> Given entries
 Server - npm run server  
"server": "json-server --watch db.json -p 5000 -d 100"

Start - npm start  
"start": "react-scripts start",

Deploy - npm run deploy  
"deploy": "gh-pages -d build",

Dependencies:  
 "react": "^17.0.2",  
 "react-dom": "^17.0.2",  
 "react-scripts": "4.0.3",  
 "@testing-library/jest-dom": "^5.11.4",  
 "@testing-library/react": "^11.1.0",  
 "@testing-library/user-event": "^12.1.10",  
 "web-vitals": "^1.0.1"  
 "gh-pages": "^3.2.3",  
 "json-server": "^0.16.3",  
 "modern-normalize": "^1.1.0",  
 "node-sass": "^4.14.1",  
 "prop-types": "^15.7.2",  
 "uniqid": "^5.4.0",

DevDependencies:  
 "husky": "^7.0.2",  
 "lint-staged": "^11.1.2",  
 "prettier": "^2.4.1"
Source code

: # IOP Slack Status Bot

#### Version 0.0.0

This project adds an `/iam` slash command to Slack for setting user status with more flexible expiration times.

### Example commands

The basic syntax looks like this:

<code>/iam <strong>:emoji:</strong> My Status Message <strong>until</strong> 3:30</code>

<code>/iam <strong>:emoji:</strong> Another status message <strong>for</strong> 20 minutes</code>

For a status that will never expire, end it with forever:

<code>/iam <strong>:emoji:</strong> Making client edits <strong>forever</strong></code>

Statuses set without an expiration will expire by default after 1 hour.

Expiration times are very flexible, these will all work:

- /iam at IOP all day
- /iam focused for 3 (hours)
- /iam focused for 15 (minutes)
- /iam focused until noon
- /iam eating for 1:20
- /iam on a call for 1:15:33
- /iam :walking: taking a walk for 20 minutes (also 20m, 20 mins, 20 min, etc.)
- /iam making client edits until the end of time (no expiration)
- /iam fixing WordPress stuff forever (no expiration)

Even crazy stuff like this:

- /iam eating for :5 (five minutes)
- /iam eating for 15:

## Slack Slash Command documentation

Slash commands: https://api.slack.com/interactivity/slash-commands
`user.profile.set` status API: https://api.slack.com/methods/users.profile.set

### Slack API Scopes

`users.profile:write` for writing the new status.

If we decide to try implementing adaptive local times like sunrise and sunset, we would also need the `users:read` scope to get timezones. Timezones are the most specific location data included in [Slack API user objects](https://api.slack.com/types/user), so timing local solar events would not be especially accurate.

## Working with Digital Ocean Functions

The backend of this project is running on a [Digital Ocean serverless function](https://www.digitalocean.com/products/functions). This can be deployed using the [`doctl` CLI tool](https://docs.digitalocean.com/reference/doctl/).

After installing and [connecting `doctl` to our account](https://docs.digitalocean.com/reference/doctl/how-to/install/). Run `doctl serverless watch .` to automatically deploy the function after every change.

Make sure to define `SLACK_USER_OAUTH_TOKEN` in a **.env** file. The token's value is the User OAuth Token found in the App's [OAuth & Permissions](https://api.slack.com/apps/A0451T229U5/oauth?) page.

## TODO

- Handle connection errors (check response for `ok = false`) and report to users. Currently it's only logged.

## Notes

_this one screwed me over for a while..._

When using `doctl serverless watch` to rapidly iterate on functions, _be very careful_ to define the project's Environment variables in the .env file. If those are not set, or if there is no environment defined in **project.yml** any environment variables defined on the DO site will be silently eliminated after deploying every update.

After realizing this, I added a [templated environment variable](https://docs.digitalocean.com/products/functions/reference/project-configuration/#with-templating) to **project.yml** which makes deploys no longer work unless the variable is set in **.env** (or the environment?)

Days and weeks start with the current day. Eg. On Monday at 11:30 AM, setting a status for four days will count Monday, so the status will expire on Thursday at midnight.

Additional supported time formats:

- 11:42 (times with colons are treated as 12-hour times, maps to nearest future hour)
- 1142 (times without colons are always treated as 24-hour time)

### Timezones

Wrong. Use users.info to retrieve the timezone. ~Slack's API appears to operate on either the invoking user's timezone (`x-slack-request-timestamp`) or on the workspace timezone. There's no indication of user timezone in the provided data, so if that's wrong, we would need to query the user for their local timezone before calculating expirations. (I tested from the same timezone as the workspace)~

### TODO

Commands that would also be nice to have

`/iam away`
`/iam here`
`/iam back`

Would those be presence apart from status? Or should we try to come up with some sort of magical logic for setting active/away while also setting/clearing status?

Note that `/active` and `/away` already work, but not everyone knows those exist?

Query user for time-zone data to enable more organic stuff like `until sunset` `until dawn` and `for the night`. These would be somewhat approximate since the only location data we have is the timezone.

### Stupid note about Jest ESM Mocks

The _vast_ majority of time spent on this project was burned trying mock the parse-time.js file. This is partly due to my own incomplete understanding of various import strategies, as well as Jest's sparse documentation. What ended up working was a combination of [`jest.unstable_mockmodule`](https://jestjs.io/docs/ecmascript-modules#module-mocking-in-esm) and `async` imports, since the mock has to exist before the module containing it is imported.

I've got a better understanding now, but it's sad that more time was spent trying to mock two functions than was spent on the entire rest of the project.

...

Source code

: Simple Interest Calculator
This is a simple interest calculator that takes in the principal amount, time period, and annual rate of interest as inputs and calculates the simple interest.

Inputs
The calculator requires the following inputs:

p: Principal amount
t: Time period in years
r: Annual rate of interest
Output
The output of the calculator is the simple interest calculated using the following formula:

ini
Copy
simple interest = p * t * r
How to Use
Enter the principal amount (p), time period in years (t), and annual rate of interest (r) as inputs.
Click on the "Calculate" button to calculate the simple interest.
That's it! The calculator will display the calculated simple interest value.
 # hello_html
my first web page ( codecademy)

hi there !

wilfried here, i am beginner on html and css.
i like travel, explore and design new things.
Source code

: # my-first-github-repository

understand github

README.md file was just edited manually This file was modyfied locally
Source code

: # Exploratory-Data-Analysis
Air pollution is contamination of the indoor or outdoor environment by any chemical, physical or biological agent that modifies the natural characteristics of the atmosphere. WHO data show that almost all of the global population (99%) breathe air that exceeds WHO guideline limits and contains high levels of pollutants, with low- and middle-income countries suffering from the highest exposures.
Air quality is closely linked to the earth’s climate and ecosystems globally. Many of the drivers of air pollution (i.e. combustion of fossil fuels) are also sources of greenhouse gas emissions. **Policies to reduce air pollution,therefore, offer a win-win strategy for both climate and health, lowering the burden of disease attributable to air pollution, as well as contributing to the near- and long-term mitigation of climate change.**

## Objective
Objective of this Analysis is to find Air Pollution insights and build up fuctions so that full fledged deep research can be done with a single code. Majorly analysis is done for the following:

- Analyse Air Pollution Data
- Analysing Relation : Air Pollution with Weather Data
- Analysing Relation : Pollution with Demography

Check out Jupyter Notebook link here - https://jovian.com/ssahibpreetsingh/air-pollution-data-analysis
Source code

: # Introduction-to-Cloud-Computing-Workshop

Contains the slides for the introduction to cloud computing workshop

> What you should do
Show every line in the entries that contains the word "away".

> Answer space
`/iam away`
Would those be presence apart from status? Or should we try to come up with some sort of magical logic for setting active/away while also setting/clearing status?
Note that `/active` and `/away` already work, but not everyone knows those exist?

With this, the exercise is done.